**WHAT THE TASK ASKS:**
Of the entries below, repeat exactly only those lines from the one containing "24: (352, 1452)" through the last line, with pictures omitted.

**PROVIDED INFORMATION:**
========================================================================

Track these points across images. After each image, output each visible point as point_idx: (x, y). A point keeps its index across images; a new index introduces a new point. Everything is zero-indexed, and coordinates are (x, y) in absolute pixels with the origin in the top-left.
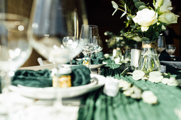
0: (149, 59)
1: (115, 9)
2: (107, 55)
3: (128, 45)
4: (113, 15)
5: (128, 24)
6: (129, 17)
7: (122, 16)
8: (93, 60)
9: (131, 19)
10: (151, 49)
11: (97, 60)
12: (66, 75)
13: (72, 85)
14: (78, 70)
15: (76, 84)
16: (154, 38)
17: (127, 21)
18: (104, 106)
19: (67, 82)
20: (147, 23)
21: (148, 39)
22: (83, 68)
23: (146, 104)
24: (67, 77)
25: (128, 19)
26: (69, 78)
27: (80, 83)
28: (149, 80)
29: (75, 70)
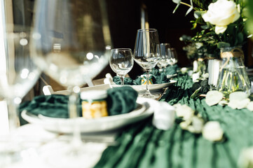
0: (231, 74)
1: (177, 4)
2: (184, 70)
3: (211, 53)
4: (174, 12)
5: (195, 25)
6: (197, 14)
7: (187, 13)
8: (155, 77)
9: (200, 16)
10: (234, 59)
11: (162, 77)
12: (99, 101)
13: (109, 114)
14: (118, 93)
15: (113, 113)
16: (237, 42)
17: (194, 19)
18: (143, 144)
19: (101, 109)
20: (223, 21)
21: (228, 44)
22: (125, 90)
23: (206, 141)
24: (101, 103)
25: (196, 16)
26: (104, 105)
27: (119, 111)
28: (230, 104)
29: (113, 93)
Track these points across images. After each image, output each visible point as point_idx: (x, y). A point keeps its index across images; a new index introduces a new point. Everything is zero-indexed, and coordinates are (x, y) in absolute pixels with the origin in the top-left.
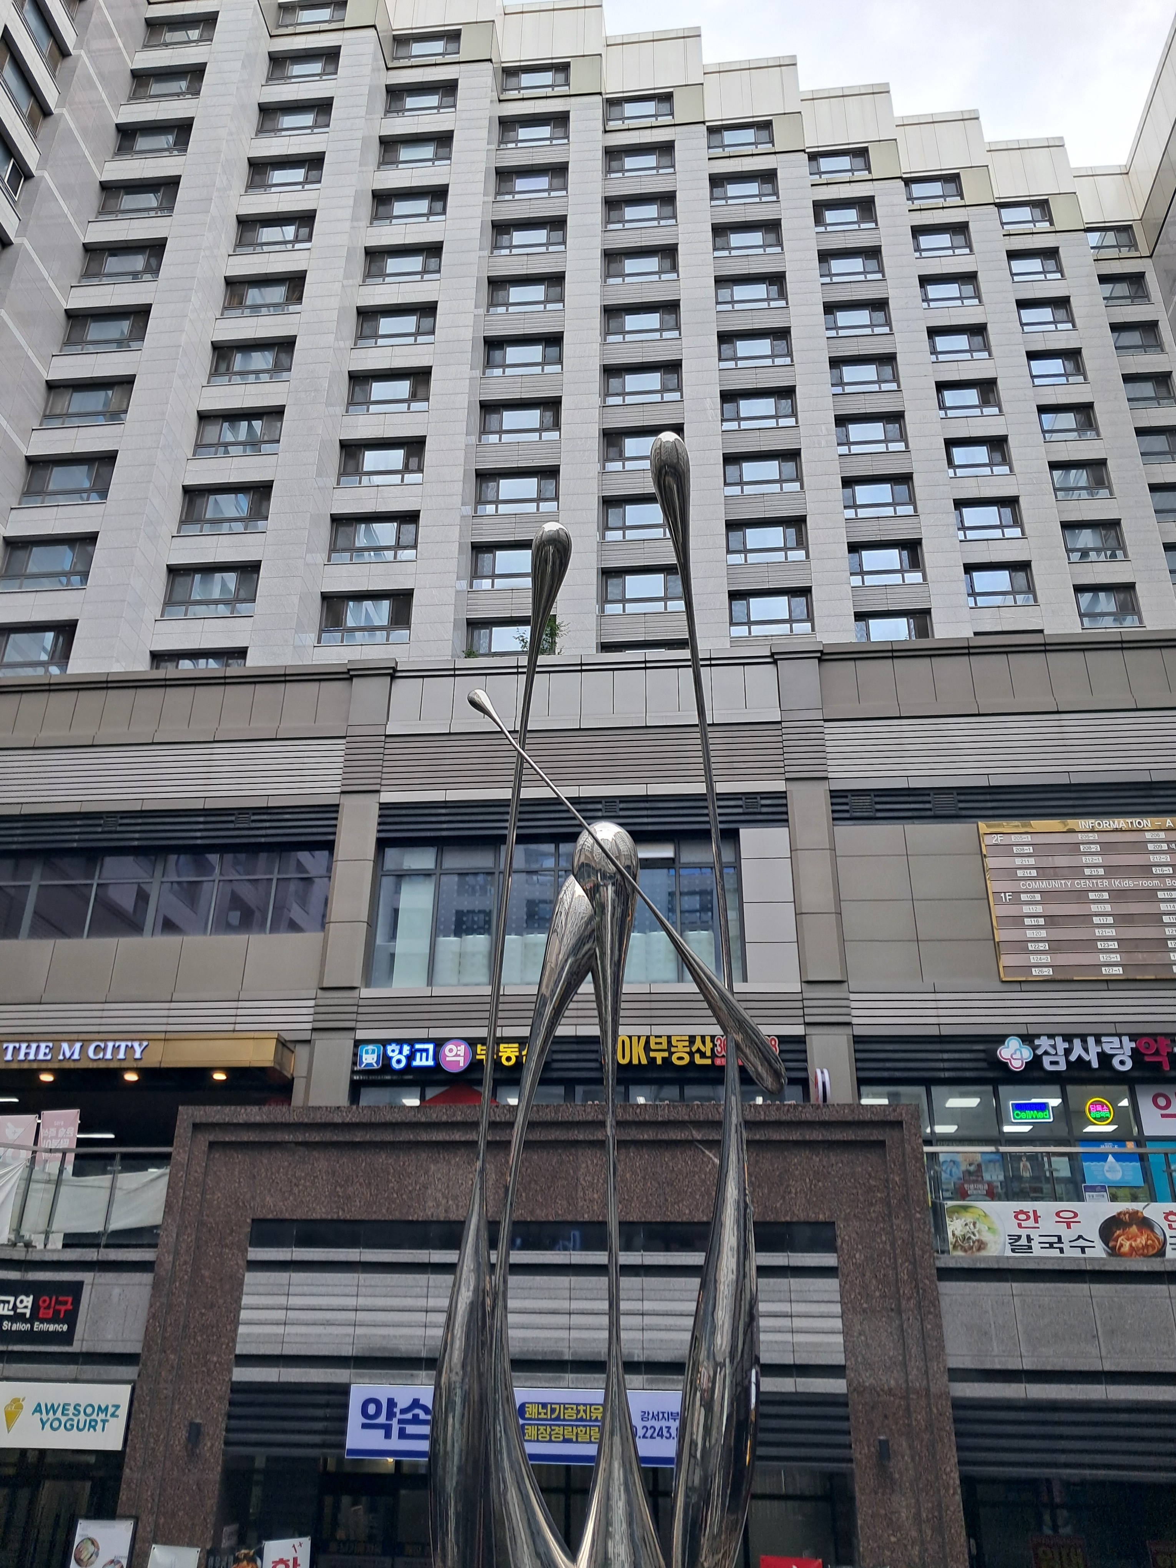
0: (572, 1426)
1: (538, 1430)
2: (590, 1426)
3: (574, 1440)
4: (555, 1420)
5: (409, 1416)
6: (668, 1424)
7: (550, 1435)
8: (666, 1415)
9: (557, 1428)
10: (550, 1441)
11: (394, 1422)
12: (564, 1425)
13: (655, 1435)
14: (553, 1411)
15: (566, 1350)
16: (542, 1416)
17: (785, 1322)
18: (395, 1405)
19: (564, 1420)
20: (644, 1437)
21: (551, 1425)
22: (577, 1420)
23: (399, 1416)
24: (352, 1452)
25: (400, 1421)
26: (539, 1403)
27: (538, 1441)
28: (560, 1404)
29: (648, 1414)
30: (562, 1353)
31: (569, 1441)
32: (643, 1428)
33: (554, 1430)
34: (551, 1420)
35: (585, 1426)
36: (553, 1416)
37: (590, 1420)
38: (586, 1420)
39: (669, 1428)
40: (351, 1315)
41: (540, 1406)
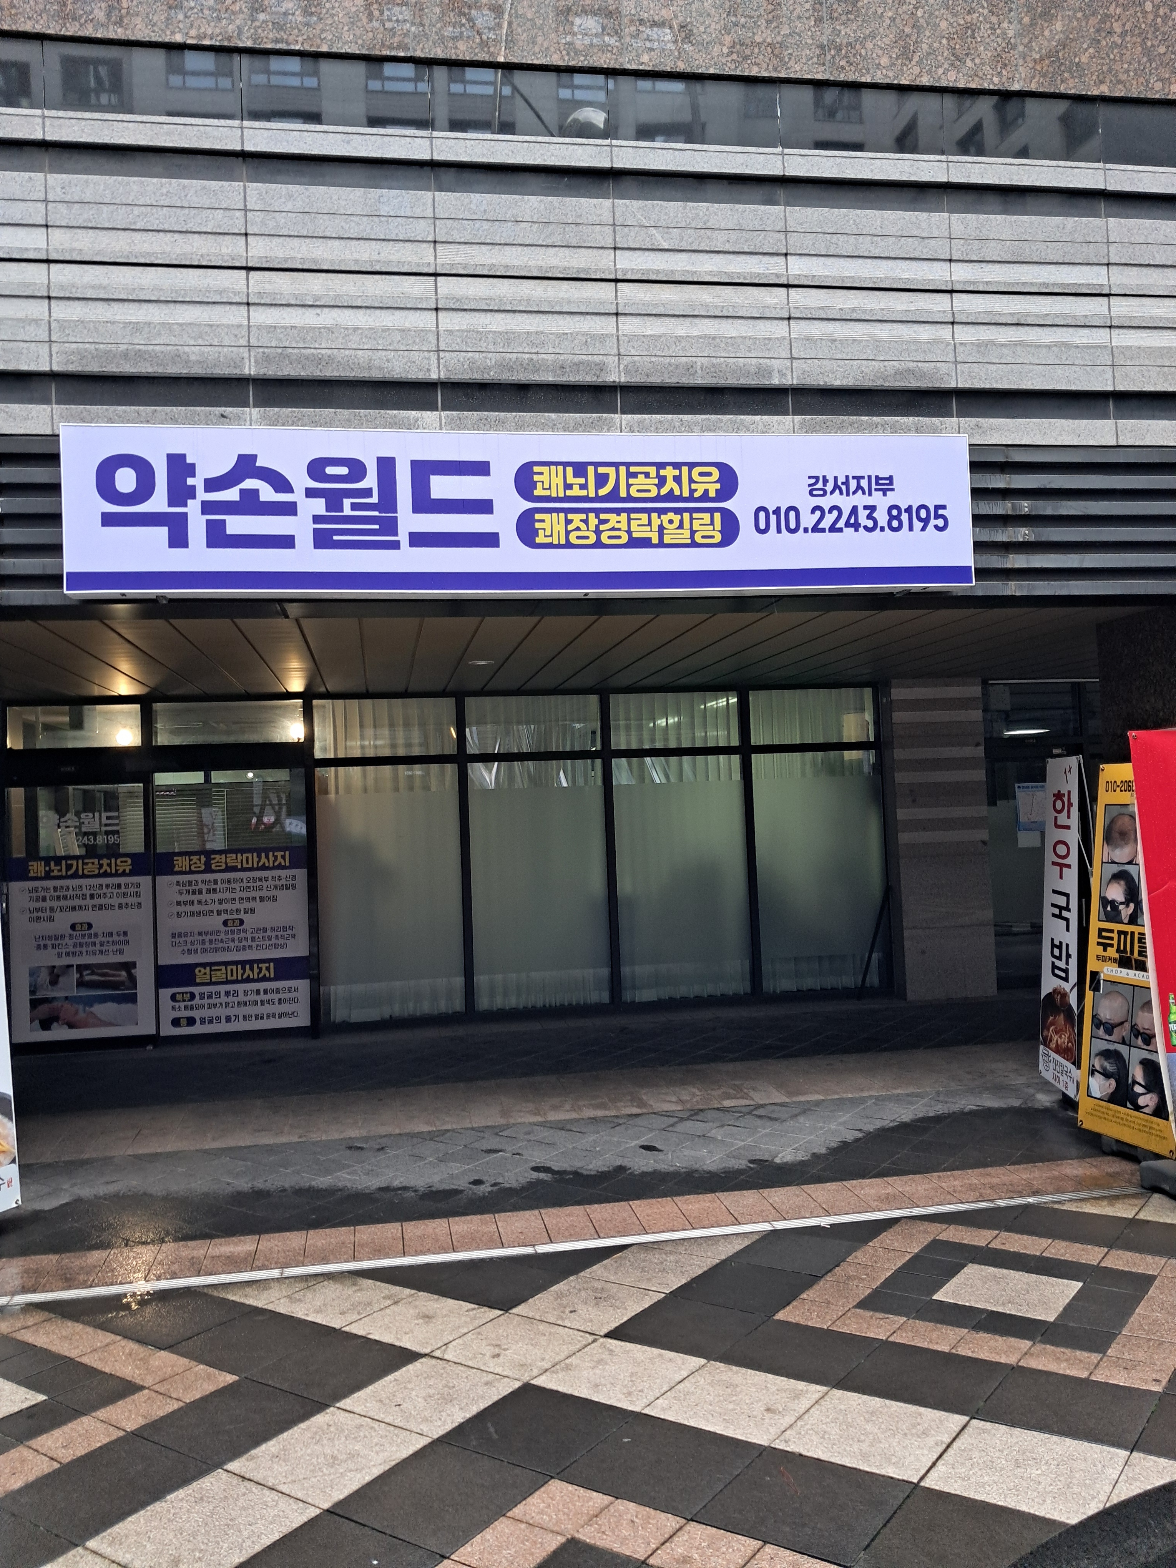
0: (648, 511)
1: (568, 522)
2: (691, 511)
3: (655, 541)
4: (605, 499)
5: (232, 495)
6: (870, 501)
7: (598, 532)
8: (864, 483)
9: (612, 517)
10: (598, 544)
11: (193, 508)
12: (629, 511)
13: (841, 524)
14: (601, 480)
15: (612, 361)
16: (576, 492)
17: (1095, 308)
18: (191, 470)
19: (630, 499)
20: (816, 529)
21: (597, 512)
22: (658, 499)
23: (203, 495)
24: (80, 579)
25: (207, 507)
26: (565, 464)
27: (569, 545)
28: (616, 465)
29: (825, 481)
30: (602, 367)
31: (645, 543)
32: (813, 512)
33: (606, 521)
34: (598, 499)
35: (677, 511)
36: (602, 492)
37: (691, 499)
38: (680, 499)
39: (872, 508)
40: (36, 274)
41: (570, 470)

========================================================================

**ANSWER TO THE PROBLEM:**
24: (352, 1452)
25: (400, 1421)
26: (539, 1403)
27: (538, 1441)
28: (560, 1404)
29: (648, 1414)
30: (562, 1353)
31: (569, 1441)
32: (643, 1428)
33: (554, 1430)
34: (551, 1420)
35: (585, 1426)
36: (553, 1416)
37: (590, 1420)
38: (586, 1420)
39: (669, 1428)
40: (351, 1315)
41: (540, 1406)
0: (648, 511)
1: (568, 522)
2: (691, 511)
3: (655, 541)
4: (605, 499)
5: (232, 495)
6: (870, 501)
7: (598, 532)
8: (864, 483)
9: (612, 517)
10: (598, 544)
11: (193, 508)
12: (629, 511)
13: (841, 524)
14: (601, 480)
15: (612, 361)
16: (576, 492)
17: (1095, 308)
18: (191, 470)
19: (630, 499)
20: (816, 529)
21: (597, 512)
22: (658, 499)
23: (203, 495)
24: (80, 579)
25: (207, 507)
26: (565, 464)
27: (569, 545)
28: (616, 465)
29: (825, 481)
30: (602, 367)
31: (645, 543)
32: (813, 512)
33: (606, 521)
34: (598, 499)
35: (677, 511)
36: (602, 492)
37: (691, 499)
38: (680, 499)
39: (872, 508)
40: (36, 274)
41: (570, 470)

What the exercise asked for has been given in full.